Auf der gegenüberliegenden Seite, zwischen dem Haupthaus und der alten, denkmalgeschützten Turnhalle, soll ein neuer Verbinderbau entstehen. In diesem soll auch der mit geplante Aufzug eingebaut werden. Das neue Gebäude wird aber nicht nur die beiden bestehenden verbinden, sondern auch einen weiteren Neubau in das Ensemble mit einbinden - die künftige Sporthalle, die den heutigen Anforderungen entspricht. Sie kommt an die hintere Giebelseite der alten Sporthalle, die zur Mensa umgebaut wird.

Abgerissen werden müssen dafür nicht nur der jetzige Verbindungsbau und der Schulclub Zille-Bunker, sondern auch das 13 Jahre alte WTH-Gebäude. Aus der ULR-Fraktion hatte es bis zuletzt Versuche gegeben, dieses zu erhalten. Aufgrund seines Zustandes wären allerdings für die weitere Nutzung erhebliche Sanierungsarbeiten notwendig.

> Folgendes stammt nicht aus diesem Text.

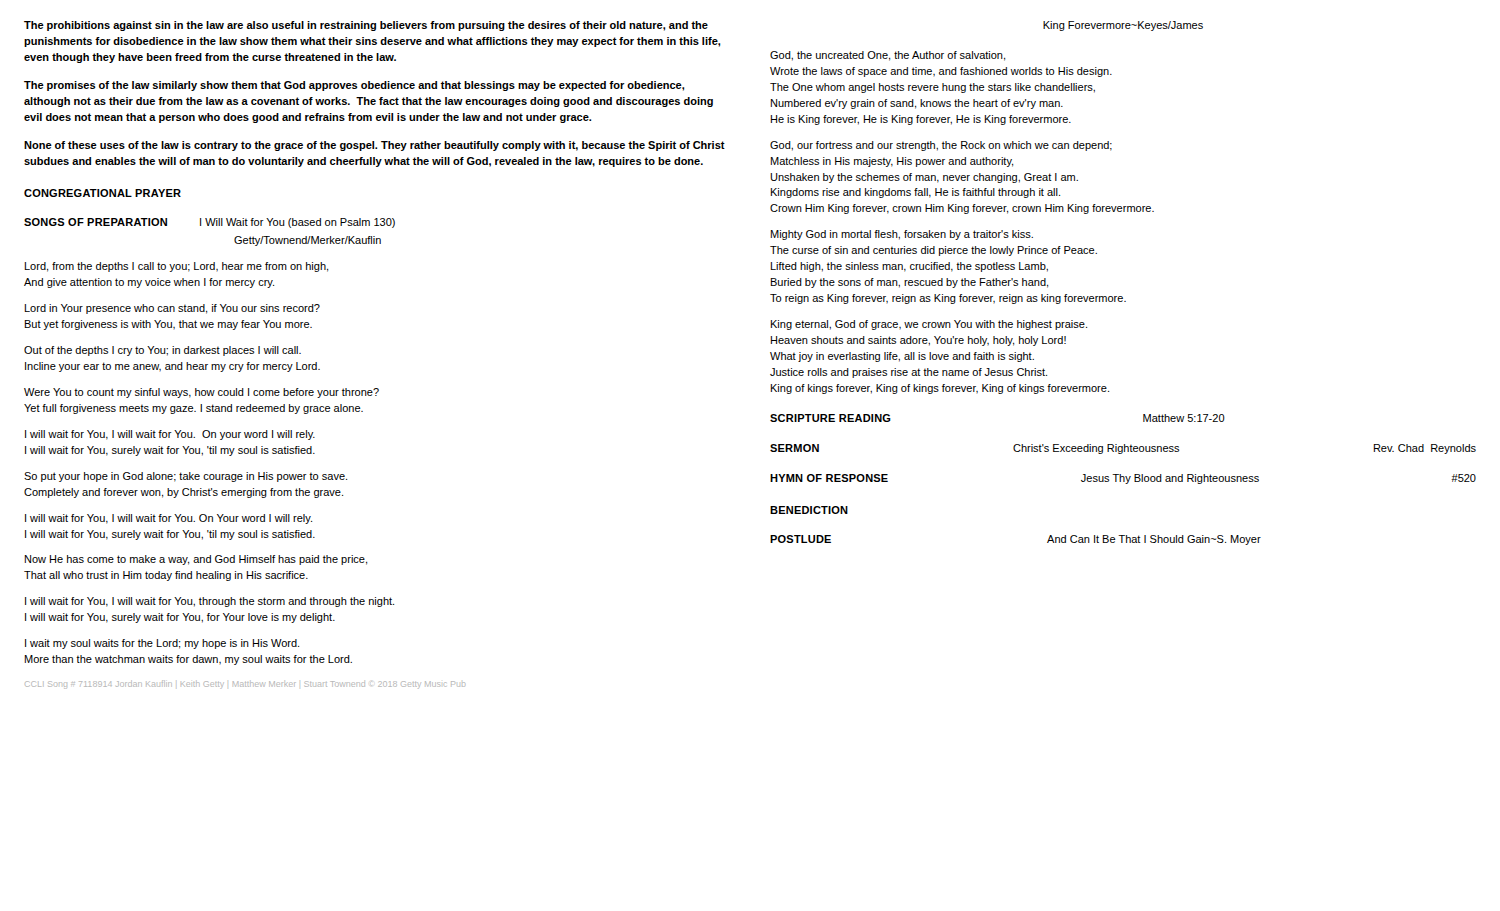The prohibitions against sin in the law are also useful in restraining believers from pursuing the desires of their old nature, and the punishments for disobedience in the law show them what their sins deserve and what afflictions they may expect for them in this life, even though they have been freed from the curse threatened in the law.
The promises of the law similarly show them that God approves obedience and that blessings may be expected for obedience, although not as their due from the law as a covenant of works. The fact that the law encourages doing good and discourages doing evil does not mean that a person who does good and refrains from evil is under the law and not under grace.
None of these uses of the law is contrary to the grace of the gospel. They rather beautifully comply with it, because the Spirit of Christ subdues and enables the will of man to do voluntarily and cheerfully what the will of God, revealed in the law, requires to be done.
Congregational prayer
Songs of Preparation I Will Wait for You (based on Psalm 130)
Getty/Townend/Merker/Kauflin
Lord, from the depths I call to you; Lord, hear me from on high,
And give attention to my voice when I for mercy cry.
Lord in Your presence who can stand, if You our sins record?
But yet forgiveness is with You, that we may fear You more.
Out of the depths I cry to You; in darkest places I will call.
Incline your ear to me anew, and hear my cry for mercy Lord.
Were You to count my sinful ways, how could I come before your throne?
Yet full forgiveness meets my gaze. I stand redeemed by grace alone.
I will wait for You, I will wait for You. On your word I will rely.
I will wait for You, surely wait for You, 'til my soul is satisfied.
So put your hope in God alone; take courage in His power to save.
Completely and forever won, by Christ's emerging from the grave.
I will wait for You, I will wait for You. On Your word I will rely.
I will wait for You, surely wait for You, 'til my soul is satisfied.
Now He has come to make a way, and God Himself has paid the price,
That all who trust in Him today find healing in His sacrifice.
I will wait for You, I will wait for You, through the storm and through the night.
I will wait for You, surely wait for You, for Your love is my delight.
I wait my soul waits for the Lord; my hope is in His Word.
More than the watchman waits for dawn, my soul waits for the Lord.
CCLI Song # 7118914 Jordan Kauflin | Keith Getty | Matthew Merker | Stuart Townend © 2018 Getty Music Pub
King Forevermore~Keyes/James
God, the uncreated One, the Author of salvation,
Wrote the laws of space and time, and fashioned worlds to His design.
The One whom angel hosts revere hung the stars like chandelliers,
Numbered ev'ry grain of sand, knows the heart of ev'ry man.
He is King forever, He is King forever, He is King forevermore.
God, our fortress and our strength, the Rock on which we can depend;
Matchless in His majesty, His power and authority,
Unshaken by the schemes of man, never changing, Great I am.
Kingdoms rise and kingdoms fall, He is faithful through it all.
Crown Him King forever, crown Him King forever, crown Him King forevermore.
Mighty God in mortal flesh, forsaken by a traitor's kiss.
The curse of sin and centuries did pierce the lowly Prince of Peace.
Lifted high, the sinless man, crucified, the spotless Lamb,
Buried by the sons of man, rescued by the Father's hand,
To reign as King forever, reign as King forever, reign as king forevermore.
King eternal, God of grace, we crown You with the highest praise.
Heaven shouts and saints adore, You're holy, holy, holy Lord!
What joy in everlasting life, all is love and faith is sight.
Justice rolls and praises rise at the name of Jesus Christ.
King of kings forever, King of kings forever, King of kings forevermore.
Scripture Reading Matthew 5:17-20
Sermon Christ's Exceeding Righteousness Rev. Chad Reynolds
Hymn of Response Jesus Thy Blood and Righteousness #520
Benediction
Postlude And Can It Be That I Should Gain~S. Moyer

In der jüngsten Stadtratssitzung mussten nun noch einige Änderungen beschlossen werden. Die Denkmalbehörde hatte sich dagegen ausgesprochen, dass der neue Verbinderbau ebenfalls viergeschossig wird. Dadurch würde die Fassade der alten Sporthalle kaum noch zur Geltung kommen und das historische Gebäude gewissermaßen erdrückt werden. Gebaut wird nun mit einem Geschoss weniger.

Damit geht allerdings benötigter Platz verloren. Daher wird nun über der Sporthalle noch eine komplette Etage entstehen. Ursprünglich sollte die Halle nur teilweise mit Unterrichtsräumen überbaut werden. Der Kopfbau wird dafür vom Grundriss her etwas kleiner, sodass pro Etage genau drei Räume hineinpassen.